London Riots 2011: Violence Caught on Surveillance Cameras

Police post suspects' shots from surveillance cameras on Flickr.

ByABC News
August 10, 2011, 2:12 PM

Aug. 11, 2011 — -- British police, trying to catch instigators of the London riots, fought back with technology: They posted alleged rioters' photos on their Flickr Photostream.

It wasn't hard to get the pictures. The London area is reported to have 8,000 surveillance cameras watching the streets, although authorities will not confirm the number. People in the United Kingdom are believed to be the most watched in the world. By one estimate, there is one Closed Circuit Television (CCTV) camera for every 14 citizens, so police have countless images from the riots.

"Picture by picture, these criminals are being identified and arrested, and we will not let any phony concerns about human rights get in the way of the publication of these pictures and arrest of these individuals," said Prime Minister David Cameron.

Cameron also said today he would look into whether authorities could limit the use of BlackBerry Messenger, Facebook and Twitter to organize unlawful protests. Police have been forced to concede they had missed messages sent via smartphones after the violence began. He said authorities would investigate "whether it would be right to stop people communicating via these websites and services when we know they are plotting violence, disorder and criminality."

Police invited the public to call if they recognized suspected rioters whose images were posted publicly. Captions on them were cryptic: "A female wearing a vest top who has just carried items from Richer Sounds," or, "A male with grey hooded top and black body warmer about to enter Cash Plus in Thornton Heath."

Facial Recognition

Asking for public help was just one extra step. Face-recognition technology is now inexpensive and widespread, and police could easily use it to match alleged looters' pictures with party photos they might have posted on Facebook or

"A lot of these youths are wearing scarves to hide their faces but we're not just reliant on that," Martin Lazell, chairman of the Public CCTV Managers Association in London, said to the Christian Science Monitor. "We can identify people on how they walk, their height, their clothes, shoes, all manner of things."

The possibility of mass unmasking has divided Britons and Americans alike. Many people, angered at the violence, are anxious to see the perpetrators caught. Others say the technology is only as good as the people who use it, and innocent people could be caught in legal nightmares.

On the website Hacker News, people were invited: "Help work out how to do facial recognition on the police photos."
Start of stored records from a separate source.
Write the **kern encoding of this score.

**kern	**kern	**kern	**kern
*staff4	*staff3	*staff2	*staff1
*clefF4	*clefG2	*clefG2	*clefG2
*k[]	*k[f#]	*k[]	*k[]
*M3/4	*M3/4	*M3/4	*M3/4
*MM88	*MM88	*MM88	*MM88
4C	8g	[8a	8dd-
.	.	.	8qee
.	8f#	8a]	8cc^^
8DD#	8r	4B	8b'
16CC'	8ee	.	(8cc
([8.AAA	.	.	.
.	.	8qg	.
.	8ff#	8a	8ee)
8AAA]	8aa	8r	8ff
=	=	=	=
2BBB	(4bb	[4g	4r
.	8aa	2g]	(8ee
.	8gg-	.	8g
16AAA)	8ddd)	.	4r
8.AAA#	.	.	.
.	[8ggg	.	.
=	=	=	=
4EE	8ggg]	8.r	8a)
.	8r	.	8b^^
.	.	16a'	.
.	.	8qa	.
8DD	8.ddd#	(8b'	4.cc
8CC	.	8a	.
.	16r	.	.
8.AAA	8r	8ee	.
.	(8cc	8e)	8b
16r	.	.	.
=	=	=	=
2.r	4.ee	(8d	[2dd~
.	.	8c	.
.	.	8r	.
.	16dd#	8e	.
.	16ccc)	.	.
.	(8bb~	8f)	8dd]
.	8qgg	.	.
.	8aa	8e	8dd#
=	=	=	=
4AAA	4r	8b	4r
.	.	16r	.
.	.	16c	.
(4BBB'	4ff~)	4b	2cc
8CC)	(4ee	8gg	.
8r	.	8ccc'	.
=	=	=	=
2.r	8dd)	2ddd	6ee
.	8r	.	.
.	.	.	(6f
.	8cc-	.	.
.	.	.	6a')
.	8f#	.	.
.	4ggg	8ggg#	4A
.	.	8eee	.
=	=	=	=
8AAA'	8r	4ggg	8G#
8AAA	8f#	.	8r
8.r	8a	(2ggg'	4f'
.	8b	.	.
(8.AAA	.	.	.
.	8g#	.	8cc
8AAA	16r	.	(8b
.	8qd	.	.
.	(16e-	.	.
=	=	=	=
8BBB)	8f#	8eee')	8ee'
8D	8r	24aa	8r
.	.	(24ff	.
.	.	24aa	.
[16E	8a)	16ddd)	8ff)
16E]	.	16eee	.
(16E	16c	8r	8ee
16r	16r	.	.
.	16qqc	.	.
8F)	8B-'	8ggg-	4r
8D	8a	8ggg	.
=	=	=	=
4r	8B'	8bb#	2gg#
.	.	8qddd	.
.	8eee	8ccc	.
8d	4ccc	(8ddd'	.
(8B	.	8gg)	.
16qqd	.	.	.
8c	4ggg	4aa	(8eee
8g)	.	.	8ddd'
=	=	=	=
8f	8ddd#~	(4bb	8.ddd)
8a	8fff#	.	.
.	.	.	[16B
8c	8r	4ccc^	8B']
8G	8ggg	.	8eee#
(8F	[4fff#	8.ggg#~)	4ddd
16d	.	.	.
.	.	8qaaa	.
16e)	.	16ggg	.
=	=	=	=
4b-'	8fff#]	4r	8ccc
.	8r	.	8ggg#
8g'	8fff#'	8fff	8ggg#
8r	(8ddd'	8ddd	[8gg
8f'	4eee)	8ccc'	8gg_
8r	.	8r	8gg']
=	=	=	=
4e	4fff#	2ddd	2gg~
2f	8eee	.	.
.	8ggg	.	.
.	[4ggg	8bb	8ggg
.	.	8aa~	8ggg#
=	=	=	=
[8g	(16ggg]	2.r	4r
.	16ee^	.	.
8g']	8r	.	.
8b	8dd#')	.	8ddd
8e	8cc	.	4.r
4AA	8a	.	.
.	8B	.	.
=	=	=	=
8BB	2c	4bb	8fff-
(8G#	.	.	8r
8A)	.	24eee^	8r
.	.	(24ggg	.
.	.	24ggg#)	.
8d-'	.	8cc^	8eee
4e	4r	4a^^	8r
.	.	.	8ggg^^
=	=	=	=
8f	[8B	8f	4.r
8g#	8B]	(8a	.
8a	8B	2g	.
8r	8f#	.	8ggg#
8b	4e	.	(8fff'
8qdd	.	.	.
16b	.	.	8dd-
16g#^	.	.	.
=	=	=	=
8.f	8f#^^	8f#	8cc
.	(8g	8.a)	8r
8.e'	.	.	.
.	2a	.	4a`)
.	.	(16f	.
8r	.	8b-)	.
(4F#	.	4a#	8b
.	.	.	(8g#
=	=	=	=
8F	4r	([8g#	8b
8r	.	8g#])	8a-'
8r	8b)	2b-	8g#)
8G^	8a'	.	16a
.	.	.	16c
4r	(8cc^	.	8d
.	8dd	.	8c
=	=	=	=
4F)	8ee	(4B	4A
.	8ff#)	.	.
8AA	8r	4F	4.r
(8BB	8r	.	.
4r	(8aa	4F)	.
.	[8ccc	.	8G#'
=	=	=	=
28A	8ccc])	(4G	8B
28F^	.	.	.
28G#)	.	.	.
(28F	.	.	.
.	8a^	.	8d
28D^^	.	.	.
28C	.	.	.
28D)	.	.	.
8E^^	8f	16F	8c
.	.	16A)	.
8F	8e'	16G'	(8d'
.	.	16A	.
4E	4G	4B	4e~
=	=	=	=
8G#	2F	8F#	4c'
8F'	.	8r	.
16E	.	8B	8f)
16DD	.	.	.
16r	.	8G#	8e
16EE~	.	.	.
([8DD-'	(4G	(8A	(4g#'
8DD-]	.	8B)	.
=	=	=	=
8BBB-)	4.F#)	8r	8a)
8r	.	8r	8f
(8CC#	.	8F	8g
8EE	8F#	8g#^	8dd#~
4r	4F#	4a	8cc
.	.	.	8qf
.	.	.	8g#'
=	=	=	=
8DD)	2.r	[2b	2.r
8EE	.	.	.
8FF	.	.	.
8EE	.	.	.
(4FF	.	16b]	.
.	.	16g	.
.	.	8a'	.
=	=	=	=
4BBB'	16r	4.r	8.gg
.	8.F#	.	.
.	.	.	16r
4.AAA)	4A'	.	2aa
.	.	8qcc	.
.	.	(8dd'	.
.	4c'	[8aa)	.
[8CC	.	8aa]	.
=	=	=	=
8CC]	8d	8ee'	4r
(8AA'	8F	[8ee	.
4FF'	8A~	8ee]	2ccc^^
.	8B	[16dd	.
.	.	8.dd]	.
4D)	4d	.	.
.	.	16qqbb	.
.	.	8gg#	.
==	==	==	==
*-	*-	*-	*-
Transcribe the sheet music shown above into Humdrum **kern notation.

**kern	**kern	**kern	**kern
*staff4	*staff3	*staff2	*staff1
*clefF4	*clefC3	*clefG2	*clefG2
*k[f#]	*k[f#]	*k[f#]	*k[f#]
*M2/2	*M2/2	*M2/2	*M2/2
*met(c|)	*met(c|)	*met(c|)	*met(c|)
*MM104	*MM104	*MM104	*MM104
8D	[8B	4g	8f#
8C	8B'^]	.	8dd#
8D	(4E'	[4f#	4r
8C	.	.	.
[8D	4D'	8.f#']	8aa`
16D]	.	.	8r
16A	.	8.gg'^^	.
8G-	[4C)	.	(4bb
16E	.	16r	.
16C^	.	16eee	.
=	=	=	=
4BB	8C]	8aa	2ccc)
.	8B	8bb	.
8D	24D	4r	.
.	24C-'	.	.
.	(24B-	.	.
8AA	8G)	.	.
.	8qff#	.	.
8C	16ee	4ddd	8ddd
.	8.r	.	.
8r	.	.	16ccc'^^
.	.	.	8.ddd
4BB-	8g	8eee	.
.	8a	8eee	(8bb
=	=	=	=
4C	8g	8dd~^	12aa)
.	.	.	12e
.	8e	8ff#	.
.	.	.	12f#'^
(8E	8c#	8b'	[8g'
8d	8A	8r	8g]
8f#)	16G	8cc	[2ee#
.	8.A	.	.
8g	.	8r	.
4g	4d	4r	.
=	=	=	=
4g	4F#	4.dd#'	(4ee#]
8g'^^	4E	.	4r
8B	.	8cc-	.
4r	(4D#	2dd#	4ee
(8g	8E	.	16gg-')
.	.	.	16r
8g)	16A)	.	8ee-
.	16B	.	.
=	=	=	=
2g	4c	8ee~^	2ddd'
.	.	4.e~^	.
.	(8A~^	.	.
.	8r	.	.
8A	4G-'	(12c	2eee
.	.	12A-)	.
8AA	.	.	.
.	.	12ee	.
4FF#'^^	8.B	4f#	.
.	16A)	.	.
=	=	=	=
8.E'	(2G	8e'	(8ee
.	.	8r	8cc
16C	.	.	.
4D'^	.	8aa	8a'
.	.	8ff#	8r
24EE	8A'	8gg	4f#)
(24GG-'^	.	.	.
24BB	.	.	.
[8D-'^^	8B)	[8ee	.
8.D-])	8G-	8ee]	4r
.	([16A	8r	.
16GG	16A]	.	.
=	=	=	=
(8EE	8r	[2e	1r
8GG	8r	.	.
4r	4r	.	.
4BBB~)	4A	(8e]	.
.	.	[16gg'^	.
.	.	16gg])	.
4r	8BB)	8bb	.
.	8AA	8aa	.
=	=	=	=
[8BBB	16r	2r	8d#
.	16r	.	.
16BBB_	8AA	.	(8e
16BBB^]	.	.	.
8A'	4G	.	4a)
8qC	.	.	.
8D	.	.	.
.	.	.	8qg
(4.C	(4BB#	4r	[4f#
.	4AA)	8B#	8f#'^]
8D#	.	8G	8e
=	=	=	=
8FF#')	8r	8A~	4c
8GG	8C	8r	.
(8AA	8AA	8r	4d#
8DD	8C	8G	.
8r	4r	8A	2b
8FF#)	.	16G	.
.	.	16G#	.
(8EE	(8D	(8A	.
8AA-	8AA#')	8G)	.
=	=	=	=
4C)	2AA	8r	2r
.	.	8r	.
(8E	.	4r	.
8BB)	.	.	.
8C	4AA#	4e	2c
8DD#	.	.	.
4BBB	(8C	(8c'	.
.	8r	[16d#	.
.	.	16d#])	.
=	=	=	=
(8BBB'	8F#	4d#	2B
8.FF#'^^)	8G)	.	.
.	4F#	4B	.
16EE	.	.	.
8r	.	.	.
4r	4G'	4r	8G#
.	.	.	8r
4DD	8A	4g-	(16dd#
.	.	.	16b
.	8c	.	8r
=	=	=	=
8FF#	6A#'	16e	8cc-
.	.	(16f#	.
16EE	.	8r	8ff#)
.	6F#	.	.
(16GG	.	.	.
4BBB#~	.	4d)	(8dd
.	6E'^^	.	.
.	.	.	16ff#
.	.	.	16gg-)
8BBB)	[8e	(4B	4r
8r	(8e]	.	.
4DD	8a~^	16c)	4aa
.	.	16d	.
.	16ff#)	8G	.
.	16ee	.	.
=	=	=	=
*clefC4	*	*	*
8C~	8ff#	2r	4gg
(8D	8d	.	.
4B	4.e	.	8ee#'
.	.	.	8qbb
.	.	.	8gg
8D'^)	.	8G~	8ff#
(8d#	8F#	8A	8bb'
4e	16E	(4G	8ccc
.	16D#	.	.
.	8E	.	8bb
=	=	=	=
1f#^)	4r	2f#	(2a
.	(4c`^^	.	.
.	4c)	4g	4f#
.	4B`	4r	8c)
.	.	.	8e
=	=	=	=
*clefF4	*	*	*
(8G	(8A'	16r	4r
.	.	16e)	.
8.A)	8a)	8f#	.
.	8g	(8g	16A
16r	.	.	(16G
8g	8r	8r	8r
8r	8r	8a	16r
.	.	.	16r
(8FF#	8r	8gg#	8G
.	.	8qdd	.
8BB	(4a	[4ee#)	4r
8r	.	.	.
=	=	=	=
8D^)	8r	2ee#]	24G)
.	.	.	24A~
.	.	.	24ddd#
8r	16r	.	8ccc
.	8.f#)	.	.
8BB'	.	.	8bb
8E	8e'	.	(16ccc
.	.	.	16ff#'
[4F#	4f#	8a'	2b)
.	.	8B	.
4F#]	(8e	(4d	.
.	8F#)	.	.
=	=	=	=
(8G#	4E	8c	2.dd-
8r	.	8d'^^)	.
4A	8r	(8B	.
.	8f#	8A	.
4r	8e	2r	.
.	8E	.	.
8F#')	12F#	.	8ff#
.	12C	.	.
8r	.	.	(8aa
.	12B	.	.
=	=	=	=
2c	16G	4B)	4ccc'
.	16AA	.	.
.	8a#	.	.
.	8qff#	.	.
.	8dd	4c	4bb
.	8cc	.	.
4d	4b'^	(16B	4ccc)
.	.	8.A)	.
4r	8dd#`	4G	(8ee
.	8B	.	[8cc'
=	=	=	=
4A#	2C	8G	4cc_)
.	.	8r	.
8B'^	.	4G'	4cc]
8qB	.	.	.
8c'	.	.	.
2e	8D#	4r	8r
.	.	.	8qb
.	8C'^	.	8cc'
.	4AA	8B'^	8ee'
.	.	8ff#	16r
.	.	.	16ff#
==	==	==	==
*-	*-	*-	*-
A user replied, "Please do not do this. It compromises people's right to privacy and will artificially incriminate people who may not be participating but are bystanding or trying to get home."

Such arguments will rage as London police pursue one of the largest investigations in recent years.

"If there was ever a need for an evidence-based approach to a social problem, this is it," said Simon Davies, head of a London group called Privacy International. "When Parliament meets to discuss the riots, it should demand evidence to back up any claim of blame, and it should institute a rigorous process to ensure that any response is justified, lawful, viable and fair."